%%

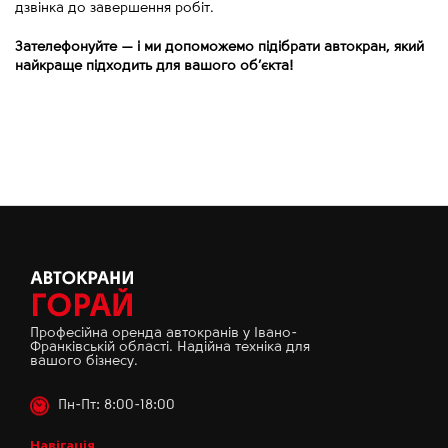
дзвінка до завершення робіт.
Зателефонуйте
—
і ми допоможемо підібрати автокран, який
найкраще підходить для вашого об’єкта!
Професійна оренда автокранів у Івано-
Франківській області. Надійна техніка для
вашого бізнесу.
Пн-Пт: 8:00-18:00
Навігація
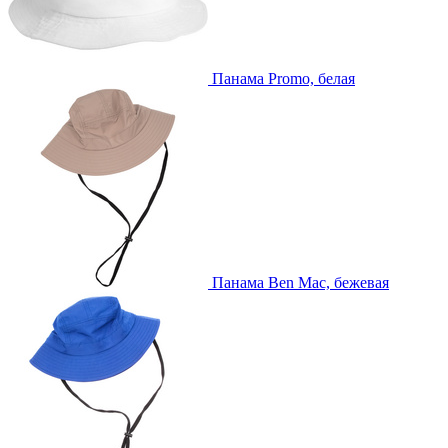
Панама Promo, белая
Панама Ben Mac, бежевая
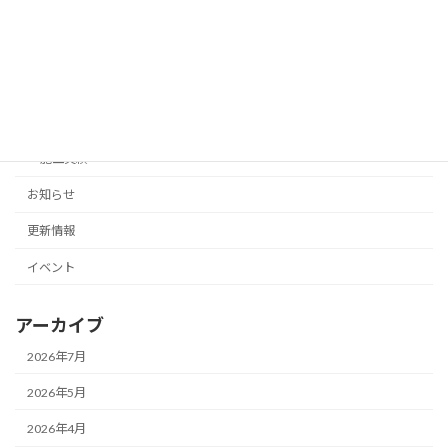
非常用発電機
プロパンガス
キュービクル
消防設備
施工実績
お知らせ
更新情報
イベント
アーカイブ
2026年7月
2026年5月
2026年4月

%%

*PROBLEM REQUIREMENTS*. The entries above are to be returned exactly, without their pictures.

*SOLUTION TO THIS PROBLEM*.
дзвінка до завершення робіт.
Зателефонуйте
—
і ми допоможемо підібрати автокран, який
найкраще підходить для вашого об’єкта!
Професійна оренда автокранів у Івано-
Франківській області. Надійна техніка для
вашого бізнесу.
Пн-Пт: 8:00-18:00
Навігація
Панама Promo, белая
Панама Ben Mac, бежевая
非常用発電機
プロパンガス
キュービクル
消防設備
施工実績
お知らせ
更新情報
イベント
アーカイブ
2026年7月
2026年5月
2026年4月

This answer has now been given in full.